▶ **WHAT THE TASK REQUIRES**: Write out each line of the listing below that contains the word "which".

▶ **DATA FOR REVIEW**:
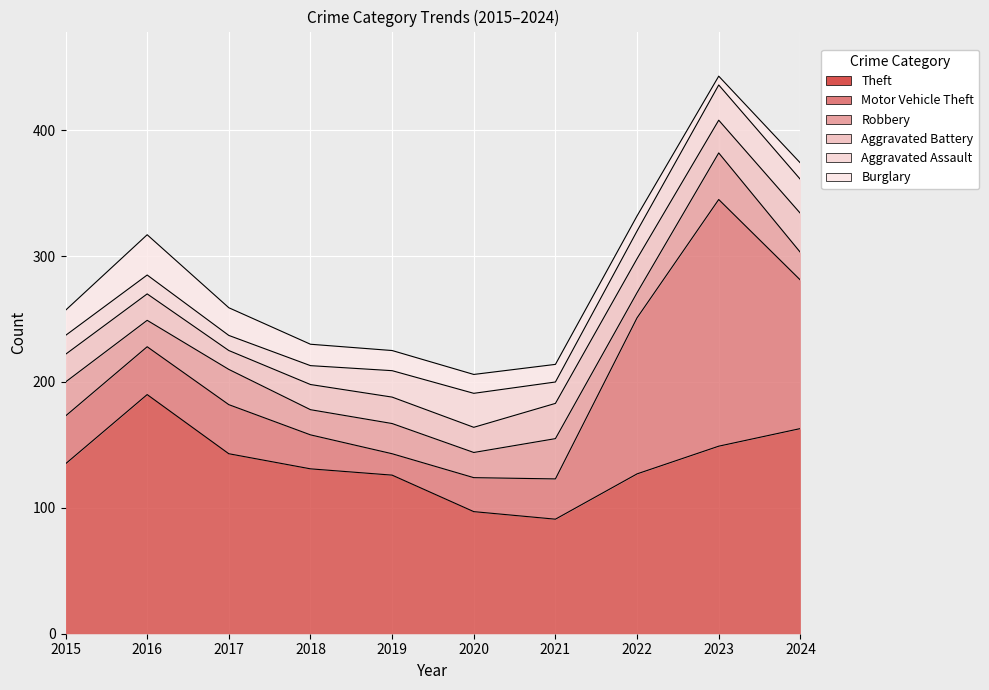

What is the spread (max minus min) of values at 2024?

150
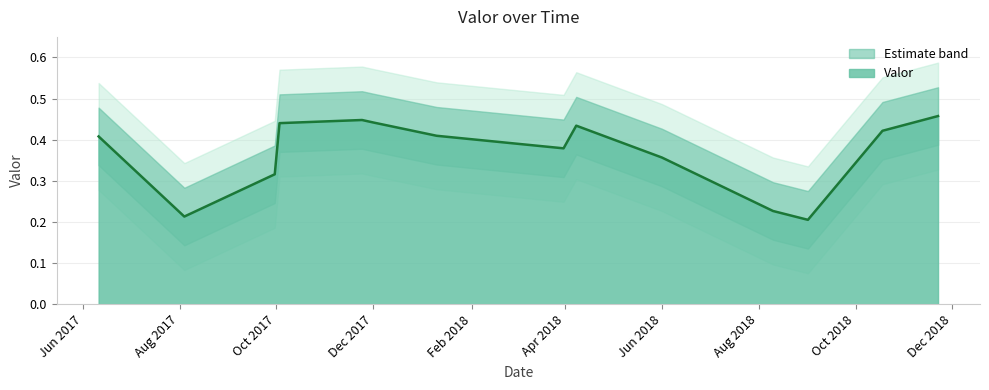

At which category does the chart reach its minimum across all series?

2018-09-01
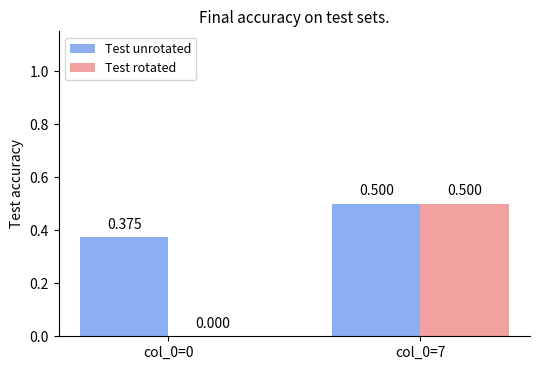

Between col_0=0 and col_0=7, which series saw the biggest shift?

Test rotated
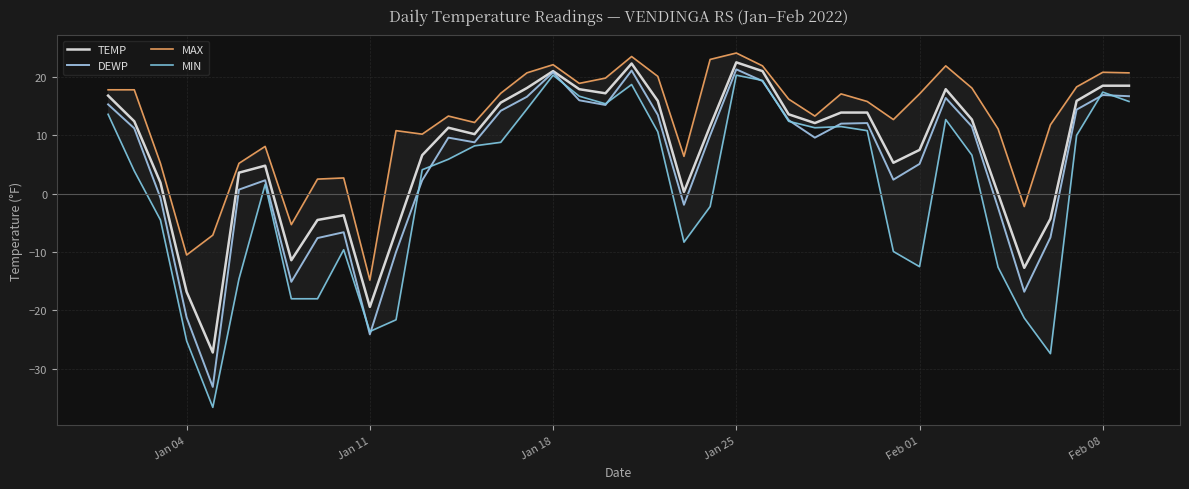

Does the chart have visible grid lines?

Yes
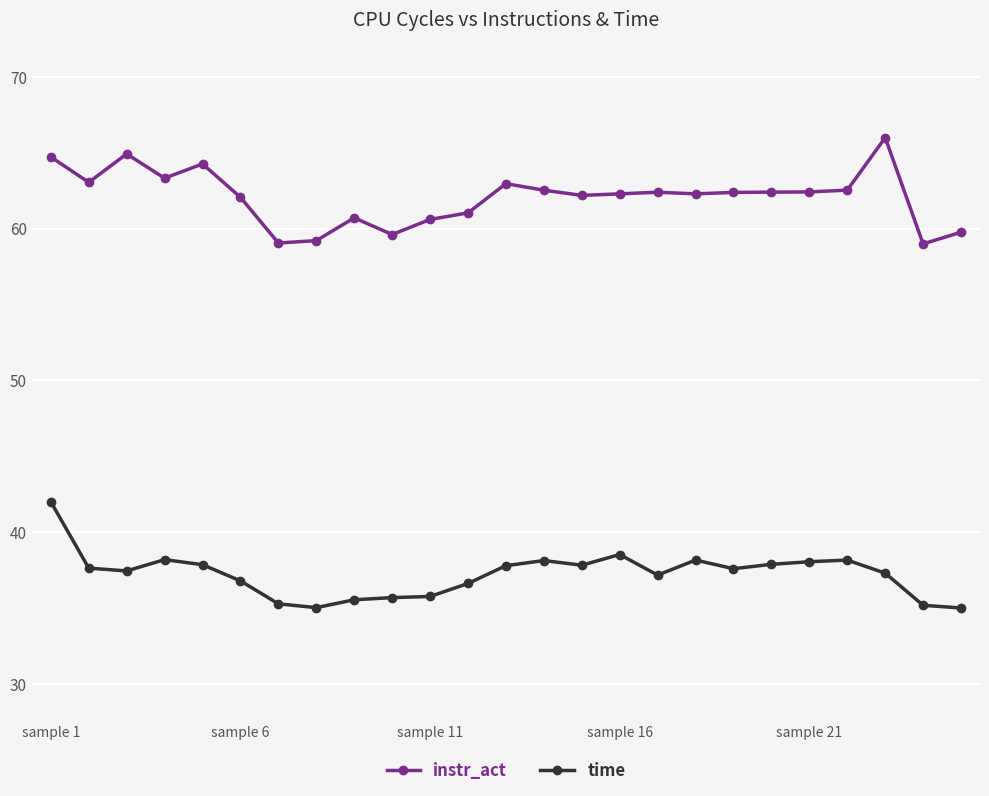

At how many categories does at least one series exceed 50?

25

▶ **TASK OUTPUT**:
At which category does the chart reach its minimum across all series?
Between col_0=0 and col_0=7, which series saw the biggest shift?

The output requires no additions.